Models of interference lead to important questions which reveal deep seated misunderstandings held by teachers who have taught interference using blackboard diagrams for years.
and finally noon to 2 PM where I am available to work individually with teachers to help them with their interests. (my favorite time working with motivated learners.)
Discussions over coffee and donuts or bagels in the morning or after the official end of the workshop are an important part of the workshops.
Teachers doing explorations presented by other teachers.
On Friday the entire day is devoted to having the teachers present lessons to each other.(Plus iron science teacher, Paul Trudelle "At first I was petrified of doing a science lesson on Iron Science teacher, now I can't wait.")

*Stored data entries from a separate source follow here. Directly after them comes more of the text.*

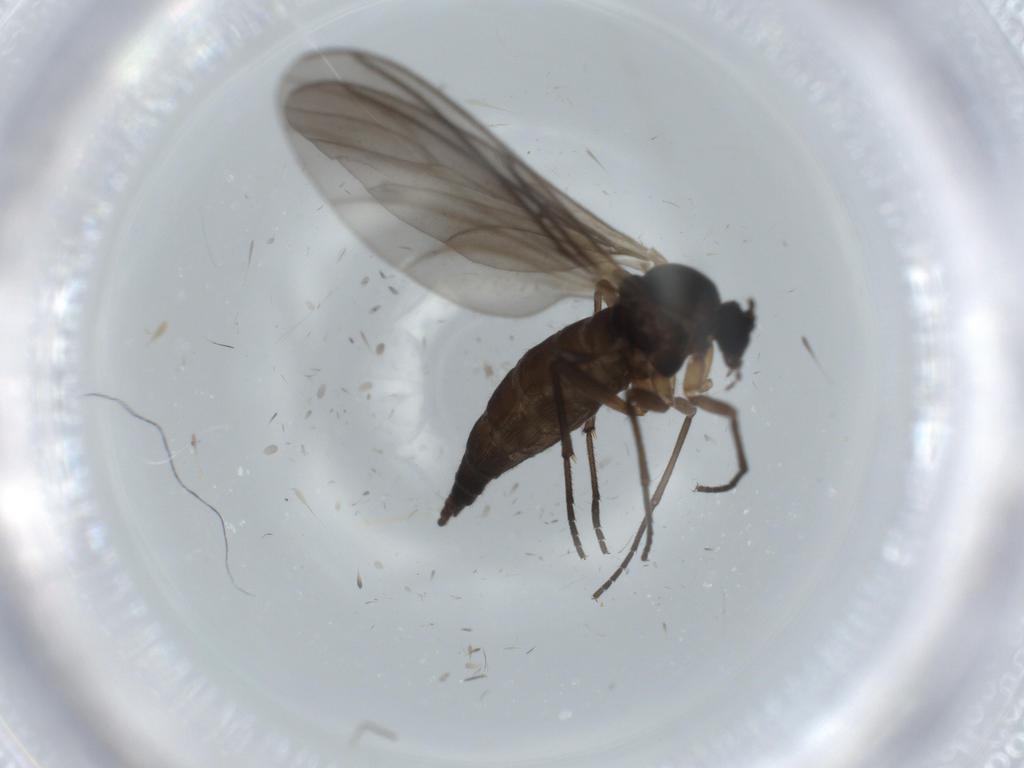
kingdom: Animalia
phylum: Arthropoda
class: Insecta
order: Diptera
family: Sciaridae
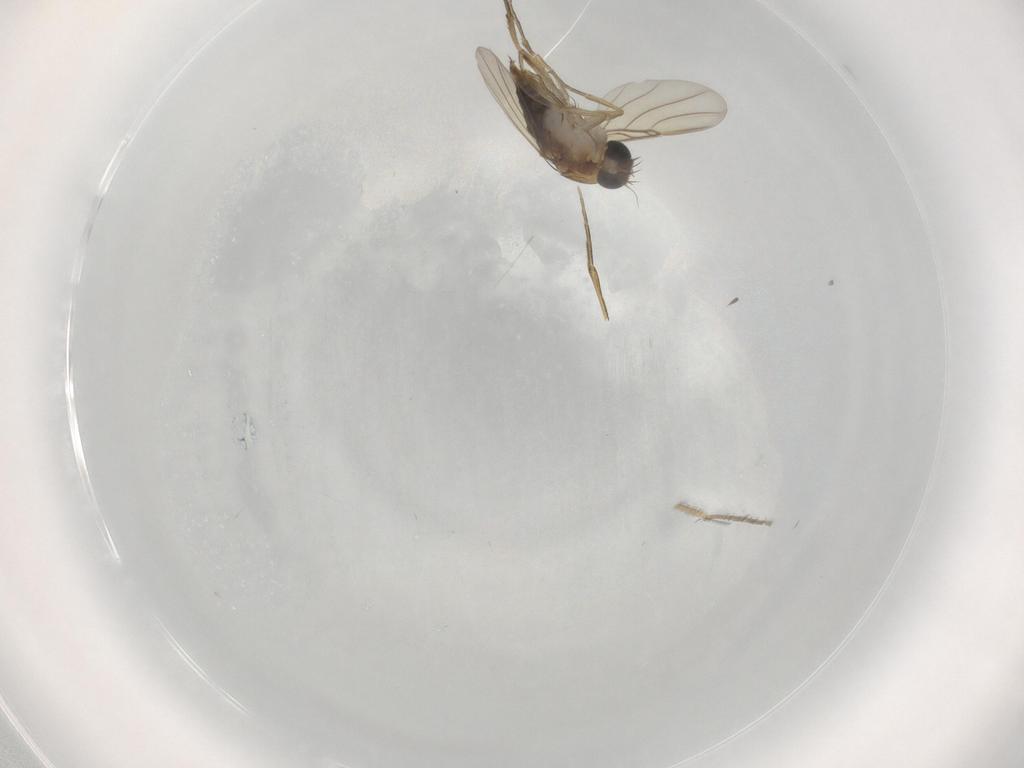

Doing Inquiry, generating questions
In workshops where they experience the phenomena. The high school science teachers almost all have a background in the abstraction of science, few have lab experiences those that do, have cookbook lab experiences. We give them a TI lab experience.
Inquiry: start with a guided inquiry, with these materials try this. in 4 groups of 4, what did you see? Report out. sometimes there are disagreements.
Find the image: I set up a minimag light and a large lens and ask them to find the image.
We return to repeat the experiments with variations to resolve differences in observations. Then a third time to let them explore.
Sometimes I encounter observations that I do not understand.
Take a CD on a whiteboard, drop it from the top. What keeps it next to the whiteboard? magnetic forces whiteboards often have steel backs which are magnetic but CD's are not magnets, electrostatic forces whiteboard "ink" sticks by electrostatic forces so perhaps, but rubbing the CD on a whiteboard does not charge the CD, pneumatic forces, which side of the CD is against the wall matters, the flat side or the ribbed side. How about holes drilled in the CD or the center hole covered? The group is more powerful than me alone.
In the machine shop, "don't cut yourself honey." My husband is getting nervous, I'm looking at the tools in the garage. There is power in creating your own simple science explorations.
In the learning studio/library, at computers in the classroom where they get to seek out factual information. Which often creates different answers, what is the escape velocity from Phobos? (One result was mine, but there were many different answers.) but computer use is still a minimal part of what we do, under 10%.